JAWS ships a jaws-s3-test module with an in-memory S3 backend powered by S3Proxy. Add it as a test dependency alongside JUnit 5:

<dependency>
    <groupId>org.tomitribe</groupId>
    <artifactId>jaws-s3-test</artifactId>
    <version>2.1.0</version>
    <scope>test</scope>
</dependency>
<dependency>
    <groupId>org.junit.jupiter</groupId>
    <artifactId>junit-jupiter-api</artifactId>
    <version>5.10.2</version>
    <scope>test</scope>
</dependency>

Register a MockS3Extension in your test.

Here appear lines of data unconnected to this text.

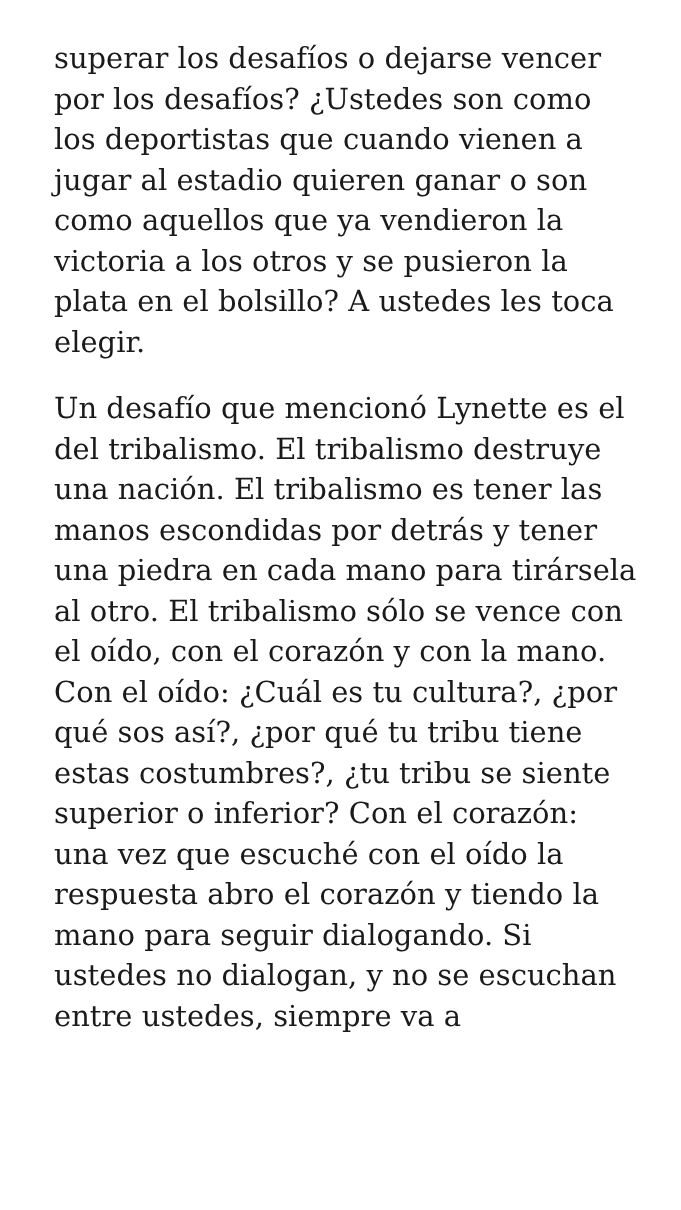superar los desafíos o dejarse vencer por los desafíos? ¿Ustedes son como los deportistas que cuando vienen a jugar al estadio quieren ganar o son como aquellos que ya vendieron la victoria a los otros y se pusieron la plata en el bolsillo? A ustedes les toca elegir.
Un desafío que mencionó Lynette es el del tribalismo. El tribalismo destruye una nación. El tribalismo es tener las manos escondidas por detrás y tener una piedra en cada mano para tirársela al otro. El tribalismo sólo se vence con el oído, con el corazón y con la mano. Con el oído: ¿Cuál es tu cultura?, ¿por qué sos así?, ¿por qué tu tribu tiene estas costumbres?, ¿tu tribu se siente superior o inferior? Con el corazón: una vez que escuché con el oído la respuesta abro el corazón y tiendo la mano para seguir dialogando. Si ustedes no dialogan, y no se escuchan entre ustedes, siempre va a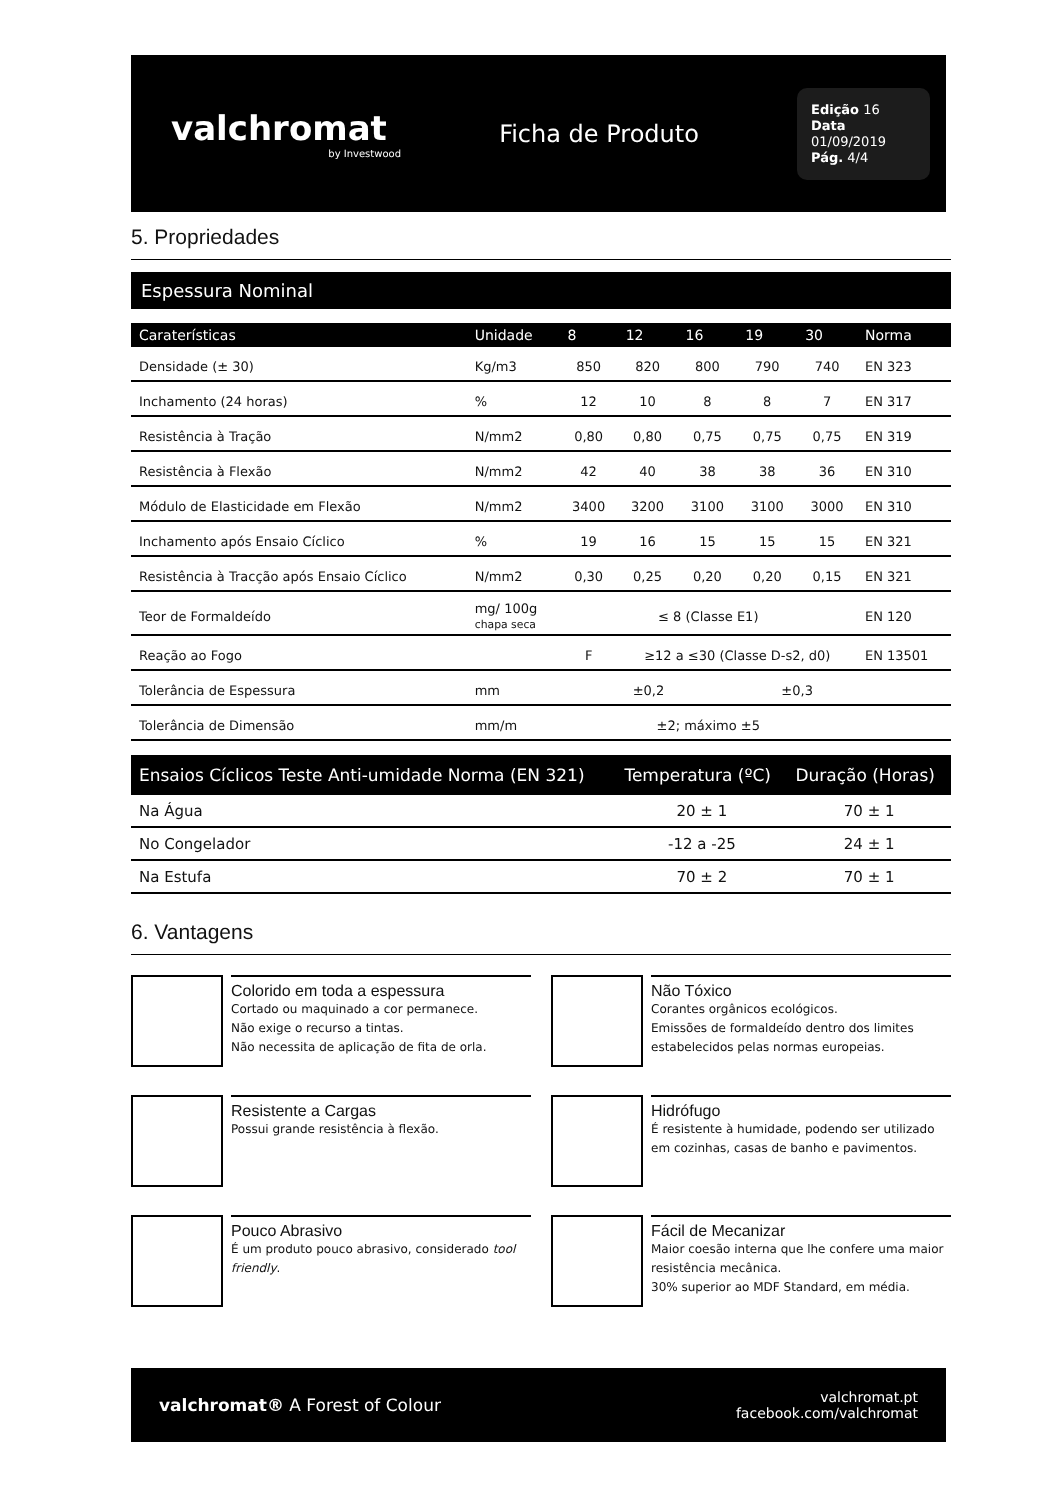valchromat
by Investwood
Ficha de Produto
Edição 16
Data 01/09/2019
Pág. 4/4
5. Propriedades
Espessura Nominal
| Caraterísticas | Unidade | 8 | 12 | 16 | 19 | 30 | Norma |
| --- | --- | --- | --- | --- | --- | --- | --- |
| Densidade (± 30) | Kg/m3 | 850 | 820 | 800 | 790 | 740 | EN 323 |
| Inchamento (24 horas) | % | 12 | 10 | 8 | 8 | 7 | EN 317 |
| Resistência à Tração | N/mm2 | 0,80 | 0,80 | 0,75 | 0,75 | 0,75 | EN 319 |
| Resistência à Flexão | N/mm2 | 42 | 40 | 38 | 38 | 36 | EN 310 |
| Módulo de Elasticidade em Flexão | N/mm2 | 3400 | 3200 | 3100 | 3100 | 3000 | EN 310 |
| Inchamento após Ensaio Cíclico | % | 19 | 16 | 15 | 15 | 15 | EN 321 |
| Resistência à Tracção após Ensaio Cíclico | N/mm2 | 0,30 | 0,25 | 0,20 | 0,20 | 0,15 | EN 321 |
| Teor de Formaldeído | mg/ 100g chapa seca | ≤ 8 (Classe E1) | | | | | EN 120 |
| Reação ao Fogo | | F | ≥12 a ≤30 (Classe D-s2, d0) | | | | EN 13501 |
| Tolerância de Espessura | mm | ±0,2 | | | ±0,3 | | |
| Tolerância de Dimensão | mm/m | ±2; máximo ±5 | | | | | |
| Ensaios Cíclicos Teste Anti-umidade Norma (EN 321) | Temperatura (ºC) | Duração (Horas) |
| --- | --- | --- |
| Na Água | 20 ± 1 | 70 ± 1 |
| No Congelador | -12 a -25 | 24 ± 1 |
| Na Estufa | 70 ± 2 | 70 ± 1 |
6. Vantagens
Colorido em toda a espessura
Cortado ou maquinado a cor permanece.
Não exige o recurso a tintas.
Não necessita de aplicação de fita de orla.
Não Tóxico
Corantes orgânicos ecológicos.
Emissões de formaldeído dentro dos limites estabelecidos pelas normas europeias.
Resistente a Cargas
Possui grande resistência à flexão.
Hidrófugo
É resistente à humidade, podendo ser utilizado em cozinhas, casas de banho e pavimentos.
Pouco Abrasivo
É um produto pouco abrasivo, considerado tool friendly.
Fácil de Mecanizar
Maior coesão interna que lhe confere uma maior resistência mecânica.
30% superior ao MDF Standard, em média.
valchromat® A Forest of Colour
valchromat.pt
facebook.com/valchromat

It starts a local S3 server before each test and tears it down after:

import org.junit.jupiter.api.Test;
import org.junit.jupiter.api.extension.RegisterExtension;
import org.tomitribe.jaws.s3.MockS3Extension;
import org.tomitribe.jaws.s3.Name;
import org.tomitribe.jaws.s3.S3;
import org.tomitribe.jaws.s3.S3Asserts;
import org.tomitribe.jaws.s3.S3Client;
import org.tomitribe.jaws.s3.S3File;

import java.util.stream.Collectors;
import java.util.stream.Stream;

import static org.junit.jupiter.api.Assertions.assertEquals;

public class GettingStartedTest {

    @RegisterExtension
    private final MockS3Extension mockS3 = new MockS3Extension();

    @Test
    void test() {
        final S3Client s3Client = new S3Client(mockS3.getS3Client());

        final UserRepository root = s3Client.createBucket("my-bucket")
                .put("config.properties", "color=red")
                .put("users/alice.json", "{\"name\":\"Alice\"}")
                .put("users/bob.json", "{\"name\":\"Bob\"}")
                .as(UserRepository.class);

        // Read entries
        assertEquals("color=red", root.config().getValueAsString());
        assertEquals("{\"name\":\"Alice\"}", root.users().user("alice.json").getValueAsString());

        // List entries
        final String names = root.users().users()
                .map(UserFile::getUserName)
                .sorted()
                .collect(Collectors.joining(", "));

        assertEquals("alice, bob", names);

        // Add entry
        root.users().user("charlie.json").setValueAsString("{\"name\":\"Charlie\"}");

        // Review all results
        S3Asserts.of(mockS3.getS3Client(), "my-bucket")
                .snapshot()
                .assertContent("users/charlie.json", "{\"name\":\"Charlie\"}")
                .assertContent("users/alice.json", "{\"name\":\"Alice\"}")
                .assertExists("config.properties")
                .assertNotExists("users/dave.json");
    }

    public interface UserRepository extends S3.Dir {
        @Name("config.properties")
        S3File config();

        Users users();
    }

    public interface Users extends S3.Dir {
        Stream<UserFile> users();

        UserFile user(String name);
    }

    public interface UserFile extends S3.File {
        default String getUserName() {
            return file().getName().replaceAll("\\.json$", "");
        }
    }
}

The test creates a bucket, populates it with the fluent put() API, then uses a typed proxy to read, list, and write entries — the same code you'd write against real S3. S3Asserts provides a snapshot-based way to verify the final bucket state directly against the underlying S3 client.